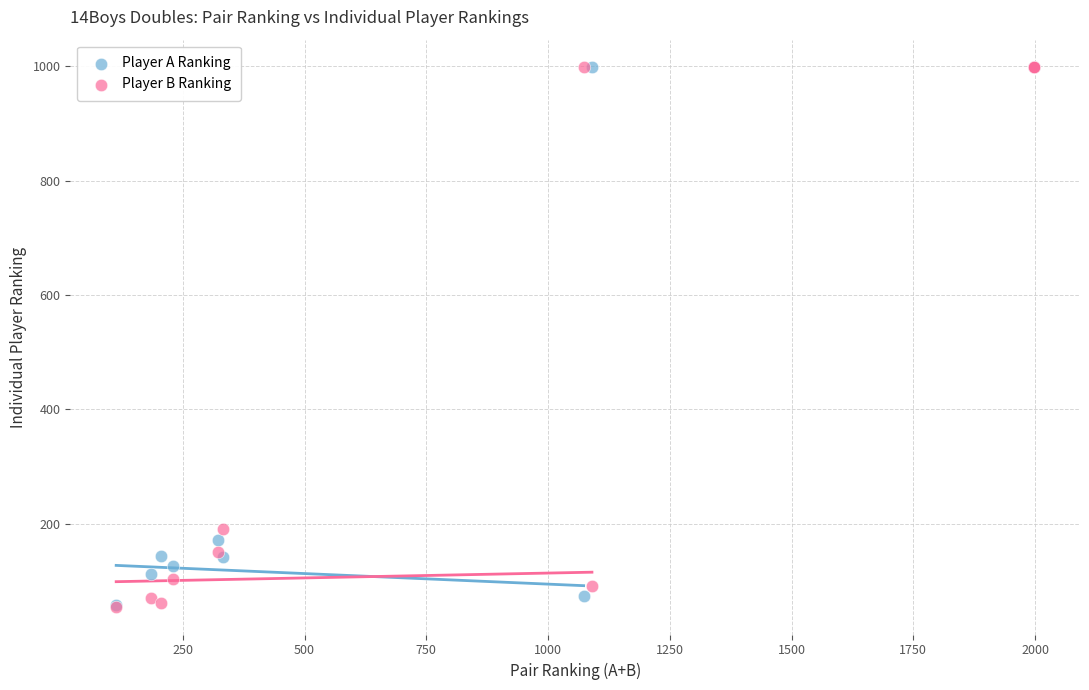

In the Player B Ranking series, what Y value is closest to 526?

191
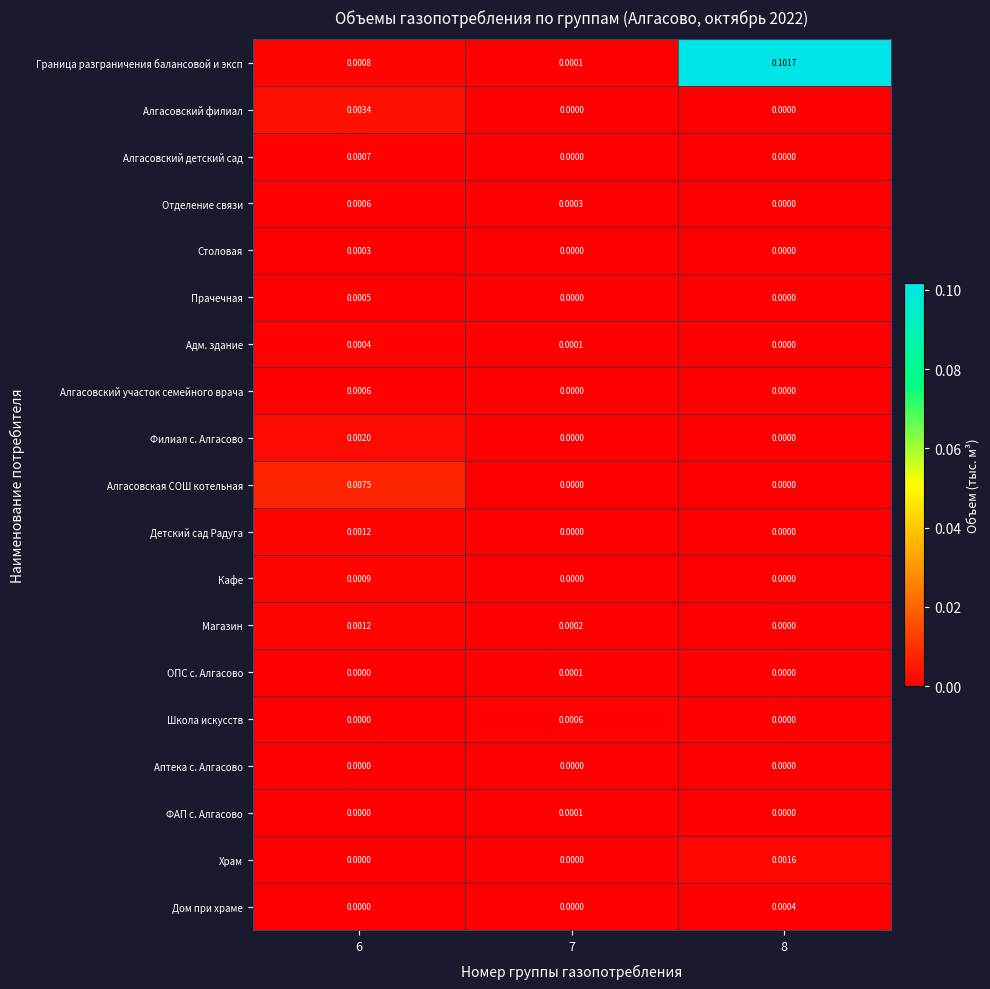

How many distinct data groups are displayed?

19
----------------
● **JOB ITEM**
Copy out the items above word for word, leaving out the pictures.

● **OUTPUT FOR THIS EXERCISE**
In the Player B Ranking series, what Y value is closest to 526?

191

How many distinct data groups are displayed?

19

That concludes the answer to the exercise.